- Exercise
Print the records below exactly, with no pictures.

- Exercise inputs
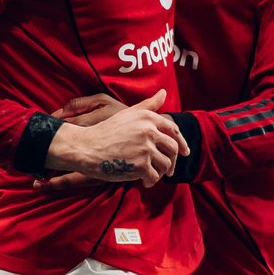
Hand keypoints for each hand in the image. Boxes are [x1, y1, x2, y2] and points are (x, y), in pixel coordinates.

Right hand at [44, 89, 188, 187]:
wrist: (88, 147)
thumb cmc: (107, 131)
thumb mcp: (128, 114)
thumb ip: (148, 105)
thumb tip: (164, 92)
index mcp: (148, 117)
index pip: (173, 130)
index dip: (182, 142)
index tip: (185, 152)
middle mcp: (149, 130)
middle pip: (173, 149)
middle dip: (173, 161)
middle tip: (168, 171)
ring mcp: (145, 148)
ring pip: (166, 164)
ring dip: (160, 173)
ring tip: (150, 175)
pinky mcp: (140, 165)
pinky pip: (154, 177)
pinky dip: (151, 182)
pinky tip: (144, 182)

- Task output
Hand keypoints for each hand in the image. Boxes are [x1, y1, x2, y2] and points are (x, y), in pixel coordinates.

Right hand at [44, 89, 188, 187]:
wrist: (88, 147)
thumb cmc: (107, 131)
thumb mcp: (128, 114)
thumb ip: (148, 105)
thumb tip: (164, 92)
index mcp: (148, 117)
index pip: (173, 130)
index dip: (182, 142)
index tip: (185, 152)
middle mcp: (149, 130)
middle pip: (173, 149)
middle dip: (173, 161)
middle tip: (168, 171)
ring mcp: (145, 148)
ring pip: (166, 164)
ring dip: (160, 173)
ring tip: (150, 175)
pinky mcp: (140, 165)
pinky pip: (154, 177)
pinky dip: (151, 182)
pinky tip: (144, 182)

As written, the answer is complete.